> WRITTEN EXERCISE
Reproduce the part of the interview with Shigeyuki Kihara below that begins at the words "An Interview with" and ends after the words "influence this process?".

> TEXT PASSAGE
Intersections: Gender and Sexuality in Asia and the Pacific
Issue 27, November 2011

    An Interview with Interdisciplinary Artist Shigeyuki Kihara

    Katerina M. Teaiwa

    Yuki, you have spoken before about how your Japanese and Samoan ancestry allows you to think and practice your art between peoples and places. Much of your work actually brings together diverse cultural groups, ideas and histories in both very critical and very creative ways. How does gender also influence this process?

  1. For me being a Samoan and a Fa'a fafine (gender of no limits) goes against every thread which makes up the social fabric that is essentially Western based. This has been explored in a number of my past artworks including the Fa'a fafine; In a manner of a woman 2005 series which involves a series of self portraiture photographs where I masquerade and perform a variety of gender identities in Samoan culture. The photographic works visually reference while subverting the colonial gaze and romanticism found in late-nineteenth-century postcards of Samoan people staged and taken by western photographers in Samoa.

    Figure 1. 'Tama Samoa; Samoan Man', 2005.
    From 'Fa'a fafine; In a Manner of a Woman' series 2005, Shigeyuki Kihara. Source: Courtesy of Photographer Sean Coyle and Artist Shigeyuki Kihara.
    Figure 2. 'Teine Samoa; Samoan Woman', 2005. From 'Fa'a fafine; In a Manner of a Woman' series 2005, Shigeyuki Kihara. Source: Courtesy of Photographer Sean Coyle and Artist Shigeyuki Kihara.

> RECORD EXCERPTS
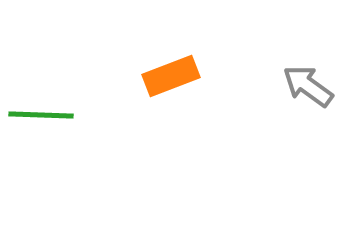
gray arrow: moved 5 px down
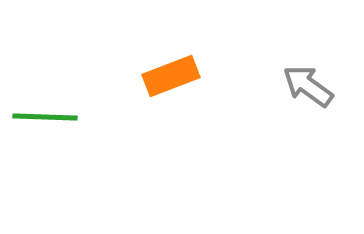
green line: moved 4 px right, 2 px down
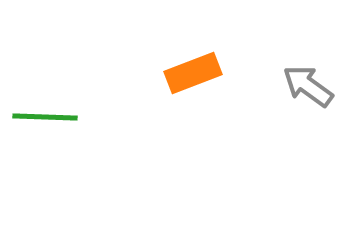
orange rectangle: moved 22 px right, 3 px up
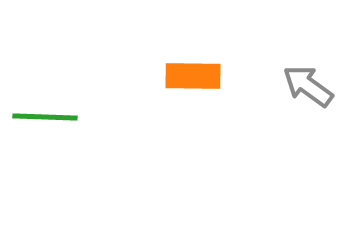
orange rectangle: moved 3 px down; rotated 22 degrees clockwise
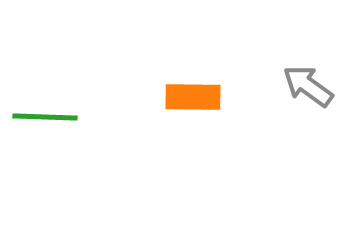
orange rectangle: moved 21 px down
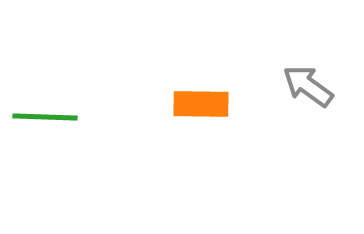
orange rectangle: moved 8 px right, 7 px down
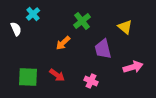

> EXERCISE RESULT
An Interview with Interdisciplinary Artist Shigeyuki Kihara

    Katerina M. Teaiwa

    Yuki, you have spoken before about how your Japanese and Samoan ancestry allows you to think and practice your art between peoples and places. Much of your work actually brings together diverse cultural groups, ideas and histories in both very critical and very creative ways. How does gender also influence this process?